Many companies large and small ingest data from the open web or from open data sources. Open data sources are freely accessible datasets that anyone can use, often maintained by public institutions, governments, or nonprofits. These sources provide essential resources for startups that lack extensive proprietary data. The non-profit Common Crawl, for instance, maintains a public web archive of over 9.5 petabytes of data, accessible to anyone–from small startups to big players such as Stable Diffusion, who use filtered versions of this data through another nonprofit organization, LAION.

Original, expressive content — from everyday folks and the most well known organizations — is plentiful online and therefore throughout many datasets scraped from the public corpus. Large rightsholder organizations and well-known celebrities have alleged ingesting this data for training purposes amounts to copyright infringement, and filed lawsuits against the largest AI companies and startups alike. Some large companies have negotiated agreements to license data for AI from these entities in response. Those deals can run into many millions of dollars annually, beyond the budgets of startups, meaning startups might not be able to participate in AI innovation. Ingesting data — facts about the world — to learn is not an infringing practice, and policymakers will need to support this understanding if the AI ecosystem is to remain competitive. (Outputs on the other hand, can sometimes be infringing.)
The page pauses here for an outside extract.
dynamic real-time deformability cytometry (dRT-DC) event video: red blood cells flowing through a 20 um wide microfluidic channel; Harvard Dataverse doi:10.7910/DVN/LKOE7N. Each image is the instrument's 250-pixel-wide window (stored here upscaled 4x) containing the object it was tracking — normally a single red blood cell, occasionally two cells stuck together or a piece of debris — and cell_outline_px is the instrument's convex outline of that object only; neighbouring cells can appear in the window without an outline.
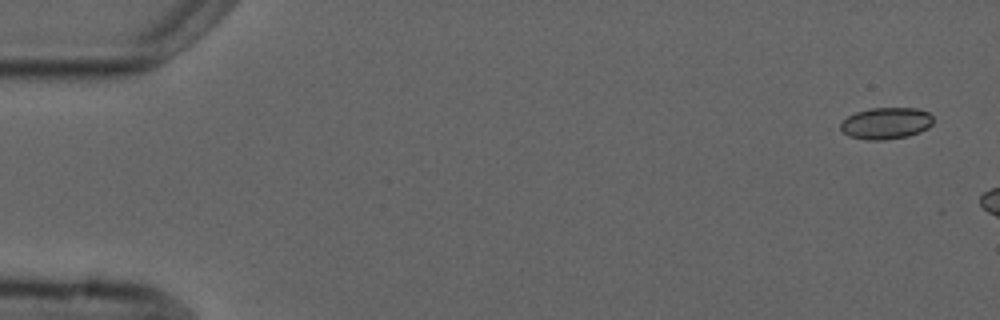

Other types of data used for AI include custom datasets compiled to tailor the data to meet specific industry needs. For example, an autonomous vehicle company might collect video footage of different driving scenarios, then label objects like pedestrians, cars, and traffic signs in each frame. This purpose-built dataset ensures that the data aligns precisely with the company’s goals, but it requires significant time, resources, and infrastructure to organize and label at scale.

To aid where this real-world data is scarce, some companies may use synthetic data — artificially generated data that mirrors real-world patterns. Rather than collecting thousands of real-world images of rare driving scenarios, a company could simulate various traffic conditions, weather patterns, and road layouts and record that data. This approach can help expand the dataset quickly and provide diverse examples that might be challenging to capture in real life. However, recent research warns models may become overly tuned to synthetic patterns that do not align with real-world data, resulting in “model collapse” when training exclusively on synthetic data.

Policymakers — on issues from data privacy to intellectual property rights — have wide remit to impact the competitiveness of the AI ecosystem (or lack thereof), depending upon the actions they take when it comes to data and AI. They should seek a balanced and competitive landscape that ensures small startups with few resources can continue to innovate, grow, and compete.